Convergence Dynamics and Scaling Laws in the Dissipative Relativistic Kicked Rotator

TL;DR

We address the convergence dynamics of a dissipative relativistic kicked rotator near period-doubling bifurcations using a local normal-form reduction and extensive simulations to extract universal scaling exponents. At the critical point $K=K_c$, the distance to the stationary state satisfies a plateau followed by a power-law decay $d(n) \sim n^{\beta}$ with $\alpha=1$ and $\beta=-1/2$, and the crossover scales as $n_x \sim d_0^{z}$ with $z=-2$, with a data-collapse consistent with the homogeneous-scaling form. For $K<K_c$ the relaxation is exponential, $d(n)=d_0 e^{-n/\tau}$, with $\tau \propto (K_c-K)^{\delta}$ and $\delta=-1$, indicating critical slowing down. Analytically, these exponents emerge from the local normal form, confirming universality with one-dimensional unimodal maps despite the model’s two-dimensionality and relativistic corrections, and highlighting the predictive power of the homogeneous-function framework for convergence near bifurcations.

Abstract

We investigate the convergence dynamics of this system near period-doubling bifurcations by combining analytical derivations and large-scale numerical simulations.
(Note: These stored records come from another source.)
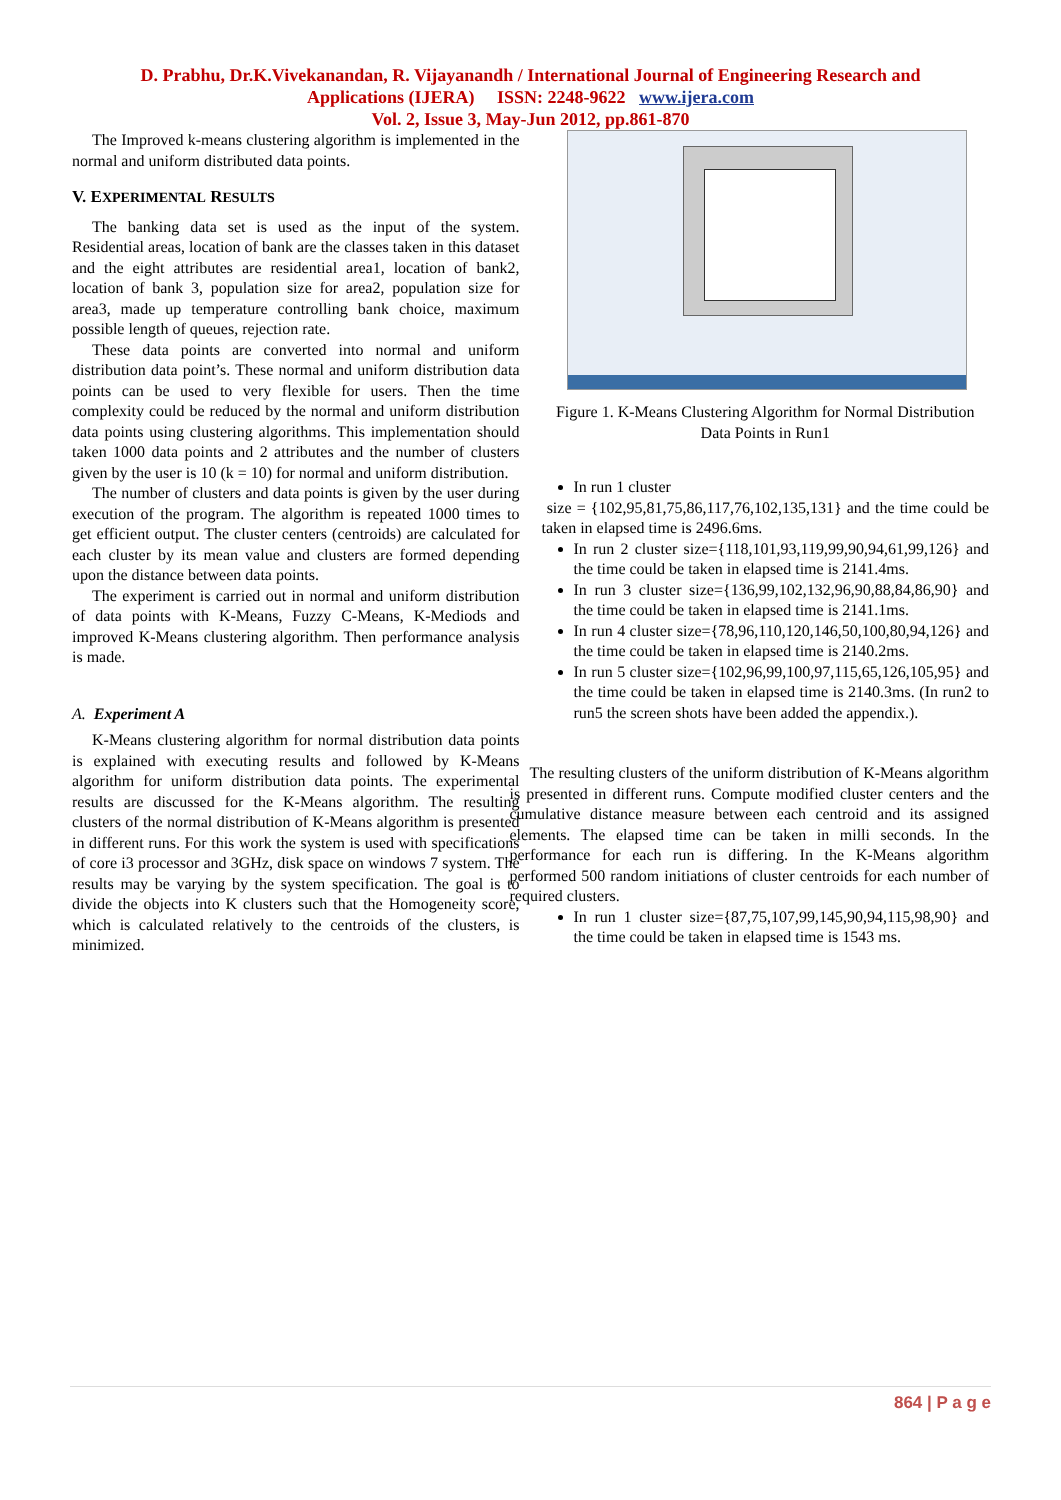D. Prabhu, Dr.K.Vivekanandan, R. Vijayanandh / International Journal of Engineering Research and
Applications (IJERA) ISSN: 2248-9622 www.ijera.com
Vol. 2, Issue 3, May-Jun 2012, pp.861-870
The Improved k-means clustering algorithm is implemented in the normal and uniform distributed data points.
V. EXPERIMENTAL RESULTS
The banking data set is used as the input of the system. Residential areas, location of bank are the classes taken in this dataset and the eight attributes are residential area1, location of bank2, location of bank 3, population size for area2, population size for area3, made up temperature controlling bank choice, maximum possible length of queues, rejection rate.
These data points are converted into normal and uniform distribution data point’s. These normal and uniform distribution data points can be used to very flexible for users. Then the time complexity could be reduced by the normal and uniform distribution data points using clustering algorithms. This implementation should taken 1000 data points and 2 attributes and the number of clusters given by the user is 10 (k = 10) for normal and uniform distribution.
The number of clusters and data points is given by the user during execution of the program. The algorithm is repeated 1000 times to get efficient output. The cluster centers (centroids) are calculated for each cluster by its mean value and clusters are formed depending upon the distance between data points.
The experiment is carried out in normal and uniform distribution of data points with K-Means, Fuzzy C-Means, K-Mediods and improved K-Means clustering algorithm. Then performance analysis is made.
A. Experiment A
K-Means clustering algorithm for normal distribution data points is explained with executing results and followed by K-Means algorithm for uniform distribution data points. The experimental results are discussed for the K-Means algorithm. The resulting clusters of the normal distribution of K-Means algorithm is presented in different runs. For this work the system is used with specifications of core i3 processor and 3GHz, disk space on windows 7 system. The results may be varying by the system specification. The goal is to divide the objects into K clusters such that the Homogeneity score, which is calculated relatively to the centroids of the clusters, is minimized.
Figure 1. K-Means Clustering Algorithm for Normal Distribution Data Points in Run1
In run 1 cluster
size = {102,95,81,75,86,117,76,102,135,131} and the time could be taken in elapsed time is 2496.6ms.
In run 2 cluster size={118,101,93,119,99,90,94,61,99,126} and the time could be taken in elapsed time is 2141.4ms.
In run 3 cluster size={136,99,102,132,96,90,88,84,86,90} and the time could be taken in elapsed time is 2141.1ms.
In run 4 cluster size={78,96,110,120,146,50,100,80,94,126} and the time could be taken in elapsed time is 2140.2ms.
In run 5 cluster size={102,96,99,100,97,115,65,126,105,95} and the time could be taken in elapsed time is 2140.3ms. (In run2 to run5 the screen shots have been added the appendix.).
The resulting clusters of the uniform distribution of K-Means algorithm is presented in different runs. Compute modified cluster centers and the cumulative distance measure between each centroid and its assigned elements. The elapsed time can be taken in milli seconds. In the performance for each run is differing. In the K-Means algorithm performed 500 random initiations of cluster centroids for each number of required clusters.
In run 1 cluster size={87,75,107,99,145,90,94,115,98,90} and the time could be taken in elapsed time is 1543 ms.
864 | P a g e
At the bifurcation threshold ($K = K_c$), the dynamics reduce to a normal form that produces a power-law decay $d(n) \propto n^{-1/2}$, from which the critical exponents $α= 1$, $β= -1/2$, and $z = -2$ are derived. These analytical predictions are confirmed numerically and shown to satisfy the homogeneous scaling relation $z = α/ β$. Linearization of the map near the fixed point yields an exponential relaxation law $d_n = d_0 e^{-n/τ}$ for $K < K_c$, with $τ\propto (K_c - K)^{-1}$, leading to the relaxation exponent $δ= -1$. The remarkable agreement between theory and simulation demonstrates that the dissipative relativistic kicked rotator shares the same universality class as one-dimensional unimodal maps, despite its higher dimensionality and relativistic corrections.

Figures (6)

• Figure 1: Phase space for $\psi = 0$, $\xi = 0.4$, $\rho = 0.15$, and $K = 1.55$. The conservative dynamics exhibits a mixed structure composed of KAM islands, chaotic regions, and invariant spanning curves.
• Figure 2: Phase space for the dissipative dynamics with $\psi = 0.01$, $\xi = 0.4$, $\rho = 0.15$, and $K = 1.55$. Dissipation induces phase-space contraction and the emergence of stable periodic attractors.
• Figure 3: Bifurcation cascade for (a) $I$ and (b) $\theta$ and (c) the lyapunov exponent $\lambda$ as functions of the control parameter $K$, showing the transition from periodic to chaotic dynamics. The blue dashed line indicates the critical parameter $K_c$, where the Lyapunov exponent becomes zero. Parameters: $\psi = 0.8$, $\xi = 0.4$, and $\rho = 0.15$.
• Figure 4: Behavior of $d(n)$ for different initial distances $d_{0}$ from the bifurcation point. A plateau regime ($n < n_{x}$) is followed by a power-law decay ($n > n_{x}$) with exponent $\beta \approx -1/2$, confirming the scaling relation $n_{x} \propto d_{0}^{\,z}$.
• Figure 5: (a) Method for determining the crossover time $n_x$. The plot shows $d(n)$ along with two additional curves: one representing the initial plateau $d_{ip}$ and the other describing the power-law decay. The crossover time $n_x$ is defined as the point where these two curves intersect. (b) Determination of the plateau exponent $\alpha$. The initial plateau $d_{ip}$ is plotted as a function of the initial distance $d_0$, and a power-law fit is performed, resulting in $\alpha = 0.996 \pm 0.002$. (c) Determination of the crossover exponent $z$. The values of $n_x$ are plotted against $d_0$, and a power-law fitting yields the exponent $z = -1.978 \pm 0.003$. (d) Scaling collapse of the convergence curves. After applying the transformations $n \rightarrow n / d_0^{z}$ and $d \rightarrow d / d_0^{\alpha}$, the curves describing the convergence dynamics collapse onto a single universal curve, confirming the scaling invariance of the observable.